─── GIVEN DATA ───

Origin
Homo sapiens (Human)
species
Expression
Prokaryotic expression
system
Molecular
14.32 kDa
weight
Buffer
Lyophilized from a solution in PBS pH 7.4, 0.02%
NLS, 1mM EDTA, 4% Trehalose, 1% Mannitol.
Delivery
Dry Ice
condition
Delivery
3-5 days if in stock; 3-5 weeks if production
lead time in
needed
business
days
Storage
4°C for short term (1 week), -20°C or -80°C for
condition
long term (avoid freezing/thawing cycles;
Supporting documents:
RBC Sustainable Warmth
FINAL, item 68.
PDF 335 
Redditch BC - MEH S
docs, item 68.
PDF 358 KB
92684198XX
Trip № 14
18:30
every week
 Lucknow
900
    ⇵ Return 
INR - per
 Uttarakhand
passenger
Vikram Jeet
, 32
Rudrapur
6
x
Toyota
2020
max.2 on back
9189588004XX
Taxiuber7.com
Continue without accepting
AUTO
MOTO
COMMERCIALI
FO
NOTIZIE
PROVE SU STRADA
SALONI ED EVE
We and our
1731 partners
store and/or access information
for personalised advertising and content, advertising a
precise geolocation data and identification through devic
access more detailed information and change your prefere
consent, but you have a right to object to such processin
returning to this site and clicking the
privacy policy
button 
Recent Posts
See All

───

(PROBLEM)
Tally the lines in the records that contain the word "days"; the answer is that number and nothing more.

(TASK SOLUTION)
2